The Ukranian businessman, also an art collector, whose fortune Forbes estimates stands at $3.1 billion, is sparing no expense for the 300 lucky guests invited to Saturday night’s event, the Daily Telegraph reported on its website.
He has hired out a huge 3,000-square metre marquee from the town hall in Courchevel 1650, the second-highest part of the resort in the French Alps’ Trois Valles.
It has taken 50 workmen two weeks “under difficult climactic conditions” to set up the venue, which will house the Cirque du Soleil, the world-renowned Canada-based circus troupe.
Local schoolchildren were invited to come and watch the acrobats rehearse.
The gastronomic buffet has been concocted by Alain Ducasse, whose restaurants around the world have a total of 19 Michelin stars, including three at London’s The Dorchester.
His haute gastronomy will be washed down with the finest champagne, vodka and top grands crus.
The soire will end with a spectacular firework display before guests retire to the resort’s 11 five-star hotels - a record in France - all booked out for the occasion.
Pinchuk, whose wife Elena is the daughter of Leonid Kutchma, the former Ukrainian president, is the world’s 307th wealthiest person, according to Forbes and was on this year’s Time 100, the magazine’s list of the world’s most influential people.
A former Soviet engineer, he made his money in steel pipes after the collapse of the USSR, now owns five television stations and three newspapers, including the country’s most popular title.
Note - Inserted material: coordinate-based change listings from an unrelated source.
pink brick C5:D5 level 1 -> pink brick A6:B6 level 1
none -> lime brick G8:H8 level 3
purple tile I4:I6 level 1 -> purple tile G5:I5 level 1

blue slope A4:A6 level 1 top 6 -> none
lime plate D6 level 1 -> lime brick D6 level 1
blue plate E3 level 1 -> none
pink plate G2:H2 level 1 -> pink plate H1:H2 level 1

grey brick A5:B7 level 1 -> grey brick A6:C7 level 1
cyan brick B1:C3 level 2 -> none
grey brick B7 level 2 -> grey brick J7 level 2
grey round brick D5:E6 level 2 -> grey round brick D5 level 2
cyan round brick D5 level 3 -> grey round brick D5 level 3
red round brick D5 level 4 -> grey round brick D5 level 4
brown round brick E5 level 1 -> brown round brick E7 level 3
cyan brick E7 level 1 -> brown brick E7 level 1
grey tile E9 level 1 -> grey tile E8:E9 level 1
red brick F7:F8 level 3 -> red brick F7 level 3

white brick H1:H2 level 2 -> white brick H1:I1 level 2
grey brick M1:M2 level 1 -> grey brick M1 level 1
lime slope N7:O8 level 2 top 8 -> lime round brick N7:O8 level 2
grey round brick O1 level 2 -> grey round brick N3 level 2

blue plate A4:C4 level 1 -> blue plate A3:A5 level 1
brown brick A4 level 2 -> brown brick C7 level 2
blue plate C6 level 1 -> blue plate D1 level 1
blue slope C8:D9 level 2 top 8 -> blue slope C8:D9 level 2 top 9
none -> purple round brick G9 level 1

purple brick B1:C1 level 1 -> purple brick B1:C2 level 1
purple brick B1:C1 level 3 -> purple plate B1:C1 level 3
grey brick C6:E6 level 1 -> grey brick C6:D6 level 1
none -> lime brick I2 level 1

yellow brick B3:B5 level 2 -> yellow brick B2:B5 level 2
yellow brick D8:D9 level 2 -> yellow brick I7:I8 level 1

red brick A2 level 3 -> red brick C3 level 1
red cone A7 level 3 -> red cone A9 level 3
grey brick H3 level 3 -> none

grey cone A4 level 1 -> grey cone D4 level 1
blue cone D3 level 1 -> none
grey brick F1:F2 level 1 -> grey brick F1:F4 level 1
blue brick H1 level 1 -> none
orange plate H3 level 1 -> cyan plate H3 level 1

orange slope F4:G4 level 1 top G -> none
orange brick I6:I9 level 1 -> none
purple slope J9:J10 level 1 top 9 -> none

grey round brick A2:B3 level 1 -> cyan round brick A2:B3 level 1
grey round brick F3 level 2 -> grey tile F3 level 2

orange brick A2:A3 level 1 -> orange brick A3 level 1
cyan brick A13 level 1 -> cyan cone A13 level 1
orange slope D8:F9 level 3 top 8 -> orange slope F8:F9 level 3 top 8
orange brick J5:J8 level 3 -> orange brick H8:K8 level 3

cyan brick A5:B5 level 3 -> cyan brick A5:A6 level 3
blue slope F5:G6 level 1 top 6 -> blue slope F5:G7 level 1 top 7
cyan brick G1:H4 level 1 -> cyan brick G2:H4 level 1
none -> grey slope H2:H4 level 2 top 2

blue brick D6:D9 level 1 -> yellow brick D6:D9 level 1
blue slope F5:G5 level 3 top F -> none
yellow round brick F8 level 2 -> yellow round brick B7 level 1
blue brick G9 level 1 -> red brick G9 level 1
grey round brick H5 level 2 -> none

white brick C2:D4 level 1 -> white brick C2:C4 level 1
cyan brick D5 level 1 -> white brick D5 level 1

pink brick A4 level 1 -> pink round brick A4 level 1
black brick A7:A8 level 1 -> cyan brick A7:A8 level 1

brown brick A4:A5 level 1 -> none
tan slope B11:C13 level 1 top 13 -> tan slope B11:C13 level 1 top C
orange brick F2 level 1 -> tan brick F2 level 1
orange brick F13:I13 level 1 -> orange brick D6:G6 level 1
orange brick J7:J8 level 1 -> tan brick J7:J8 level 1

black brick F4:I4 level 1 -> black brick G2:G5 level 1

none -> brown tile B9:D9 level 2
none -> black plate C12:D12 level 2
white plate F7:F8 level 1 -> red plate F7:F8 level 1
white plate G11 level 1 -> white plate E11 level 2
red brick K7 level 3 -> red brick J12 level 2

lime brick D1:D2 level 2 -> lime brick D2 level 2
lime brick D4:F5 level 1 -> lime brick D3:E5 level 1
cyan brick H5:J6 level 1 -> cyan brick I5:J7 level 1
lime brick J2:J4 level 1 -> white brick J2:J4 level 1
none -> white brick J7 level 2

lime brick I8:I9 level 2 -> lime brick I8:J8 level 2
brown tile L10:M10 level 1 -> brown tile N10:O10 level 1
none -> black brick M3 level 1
He and his wife bought what was the world’s most expensive home in London for 80 million pounds in 2008 - a five-storey Victorian house in Kensington complete with huge underground swimming pool, gym, sauna and cinema.
Pinchuk’s lavish bash will be a welcome boost for “Courchevelski”, as the resort is known. In 2007, its wealthy Russian clientele shunned the four-village resort after French police hauled in Michael Prokhorov, Russia’s second richest man, for questioning on suspicion of hiring prostitutes.
Prokhorov said his companions were merely “beautiful, educated young women”.
Booking at the resort, which normally welcomes 20,000 holidaymakers from the ex-Soviet Union for New Year, took a tumble last year due to the knock-on effects of the financial crisis, which hit oligarchs’ cash flow.